Debates
A arte de não reagir: entre anticorpos e silêncios
Da Redação | 17 de setembro de 2025 - 01:24

Por Giovani Marino Favero
No início dos anos 2000 tive o privilégio de assistir às aulas de um dos últimos grandes mestres da ciência brasileira, o professor Nelson Vaz. Ele tinha um dom raro: falava de imunologia como quem conta uma boa história, sempre com pitadas de filosofia e provocações intelectuais que nos faziam sair da sala pensando por dias.
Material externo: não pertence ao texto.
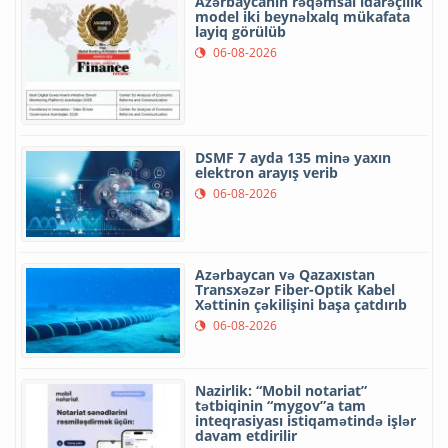
Azərbaycanın rəqəmsal idarəçilik
model iki beynəlxalq mükafata
layiq görülüb
06-08-2026
DSMF 7 ayda 135 minə yaxın
elektron arayış verib
06-08-2026
Azərbaycan və Qazaxıstan
Transxəzər Fiber-Optik Kabel
Xəttinin çəkilişini başa çatdırıb
06-08-2026
Nazirlik: “Mobil notariat”
tətbiqinin “mygov”a tam
inteqrasiyası istiqamətində işlər
davam etdirilir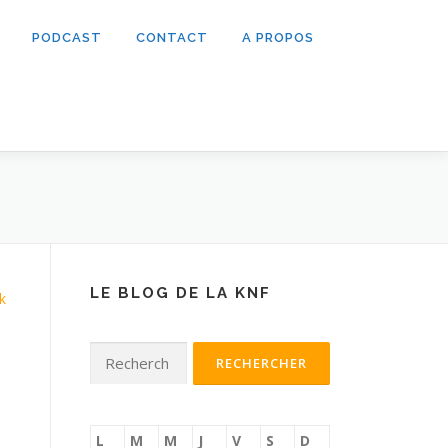
PODCAST
CONTACT
A PROPOS
LE BLOG DE LA KNF
k
Rechercher :
L
M
M
J
V
S
D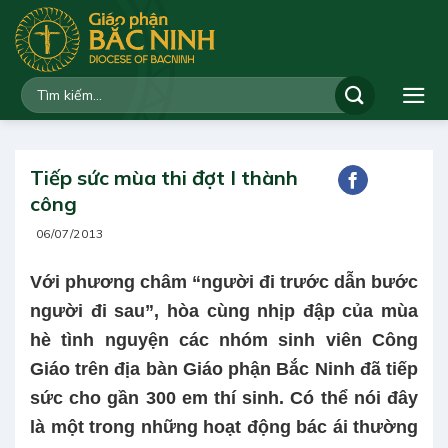
Bỏ
qua
nội
dung
Tiếp sức mùa thi đợt I thành
công
06/07/2013
Với phương châm “người đi trước dẫn bước
người đi sau”, hòa cùng nhịp đập của mùa
hè tình nguyện các nhóm sinh viên Công
Giáo trên địa bàn Giáo phận Bắc Ninh đã tiếp
sức cho gần 300 em thí sinh. Có thể nói đây
là một trong những hoạt động bác ái thường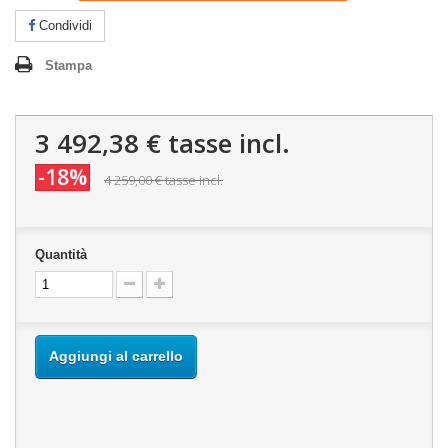
Condividi
Stampa
3 492,38 €
tasse incl.
-18%
4 259,00 €
tasse incl.
Quantità
Aggiungi al carrello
Um dos temas que mais me marcou foi o fenômeno da tolerância imunológica. Em poucas palavras, trata-se da capacidade do sistema imune de não atacar aquilo que é próprio — ou de, em certos casos, aprender a conviver de forma controlada com o que não representa ameaça. Esse equilíbrio é vital: sem tolerância, seríamos vítimas da autoimunidade; com excesso dela, seríamos alvos fáceis de qualquer invasor.
Nelson costumava brincar que a imunologia é uma ciência que precisa “roubar palavras da filosofia” para se explicar. As células não pensam, mas “reconhecem”. A imunidade inata lembra a “razão inata” da filosofia grega. E por aí vai. Mas o melhor mesmo era sua forma de ensinar: nunca despejava fórmulas prontas; instigava. “Ensinar é impossível, aprender é inevitável”, dizia, com aquele sorriso provocador.
Na mesma época, eu fazia experimentos no Instituto Butantan. Sempre que podia, acompanhava de longe, através do vidro, o tratador de serpentes em sua rotina. Um dia, numa conversa inesperada, ele me mostrou no braço a marca de uma mordida recente. Sorriu e, quase com naturalidade, comentou que já fazia anos que não tinha reação alguma: estava tolerante ao veneno. Aquilo me impressionou profundamente.
Hoje, ao revisitar mentalmente as aulas de Nelson Vaz, me pergunto: e se aplicássemos a lógica da imunologia à sociedade?
Na biologia, tolerância é virtude. Mas no convívio social, muitas vezes, ela se transforma em veneno. Toleramos abusos no ambiente de trabalho, injustiças políticas, desmandos cotidianos. Ficamos passivos, como linfócitos dessensibilizados diante de um antígeno que, depois de tantas agressões, já não desperta resposta. Aquilo que deveria causar indignação — a barbárie, a violência, o assédio, a perseguição, a corrupção — acaba sendo absorvido com naturalidade.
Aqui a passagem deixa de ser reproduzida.